L’absence de conditions claires est d’autant plus dommageable pour les soumissionnaires, qui ne peuvent pas déterminer avec certitude si les projets qu’il ont exécutés seront jugés analogues lors de l’analyse des soumissions, et donc s’il vaut la peine pour eux d’investir temps et argent pour la préparation d’une soumission, où s’ils seront de toute façon écartés.

Lors de la rédaction des documents d’appel d’offres, il faudrait donc s’assurer que, chaque fois qu’on demande aux soumissionnaires de fournir des informations substantielles, on prévoit explicitement les conditions de fond selon lesquelles ces informations seront évaluées (recommandation que me permet, moi-même, le recul de la lecture des jugements de la Cour supérieure et de la Cour d’appel).
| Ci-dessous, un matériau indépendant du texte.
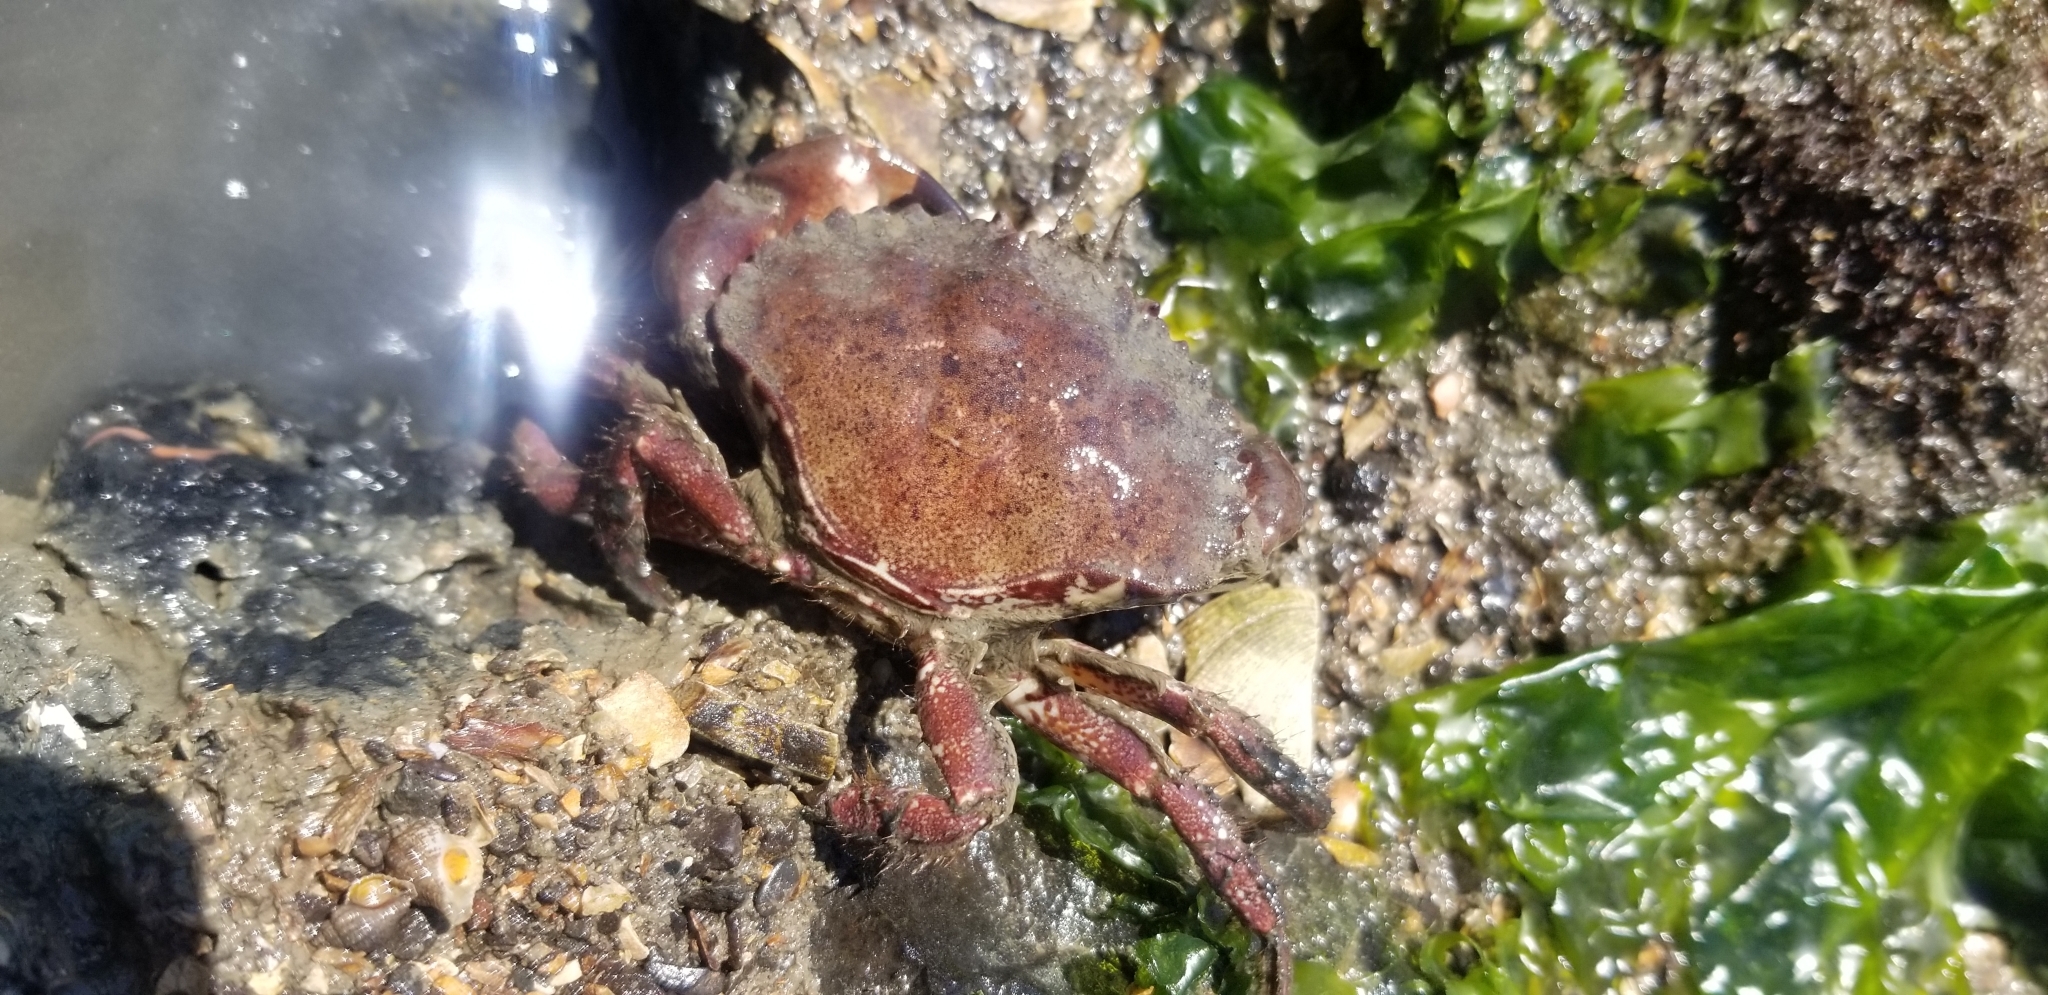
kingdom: Animalia
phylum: Arthropoda
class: Malacostraca
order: Decapoda
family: Cancridae
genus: Romaleon
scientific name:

Ces conditions pourront sembler « tranchées au couteau » (que penser d’un projet qui serait quelques dollars sous la valeur minimale?), mais elles auront le mérite de guider tant les soumissionnaires que l’analyste des soumissions.

Finalement, on ne saurait minimiser l’importance, lorsque l’analyste des soumissions soupçonne qu’une non-conformité pourrait être majeure, d’obtenir rapidement le soutien juridique approprié. En effet, si la non-conformité est majeure, on ne peut pas permettre au soumissionnaire de fournir des précisions et documents supplémentaires pour corriger ou compléter sa soumission.